There are things that I know would make me a better economist — practicing research ideation, spending more time reading papers, just having more conversations about economics — but the truth is that I just don’t want to do those things. I’m unwilling to take the time I’m spending on these other areas of my life — hiking, a cappella, reading Infinite Jest, and of course, being around people I care about — and spend more of it on economics.

To be clear, it’s not like I’m not working; I probably put in at least 40-45 hours each week doing economics, and I’m trying to think about potential research ideas, and I’ve got a research project in the pipeline where I’m trying to get data access, and so on. But as with everything, there is so much more that I could be doing, and in particular, I know that I prioritize the “grad student” side of me less than many of my peers.

Is there a simple explanation, like I just care less about economics than them? Is my avoidance of (academic) work a self-perception thing, where I don’t want to see myself as a person willing to sacrifice doing things I enjoy for the sake of my career? If I were to spend more time working, I could probably end up being a pretty good economist — why is it that I don’t care about becoming one? Are these my true values, or am I just scared of trying and failing?

Why is it that I’m in such a lucky position — an economics graduate student at MIT, goddammit — and not trying to make the most of it?

I don’t think that I’d be happy with my life if I tried to be the best economist I could be.

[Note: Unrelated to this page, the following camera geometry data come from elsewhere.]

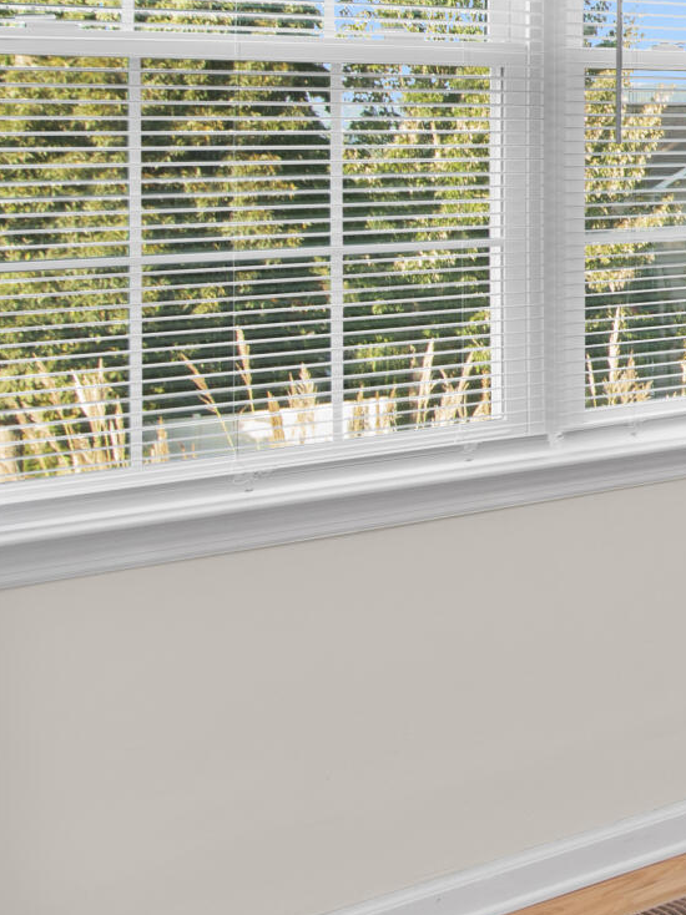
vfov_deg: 31.4
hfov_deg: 17.4
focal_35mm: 59
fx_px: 1560
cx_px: 1387
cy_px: 123
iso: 160
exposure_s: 1/2
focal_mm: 15
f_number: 7.1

But then why, in this world where I choose to value day-to-day happiness more than my research, do I still feel bad about making this choice for myself?


As it goes with life (and many of my posts): many questions, and the vaguest inklings at answers. Those answers will only come with more reflection, more conversations with others, and more time — if ever.

There is no rush to find those answers. For now, I sit here with these thoughts, just identifying and feeling, and trying to put the puzzle pieces together.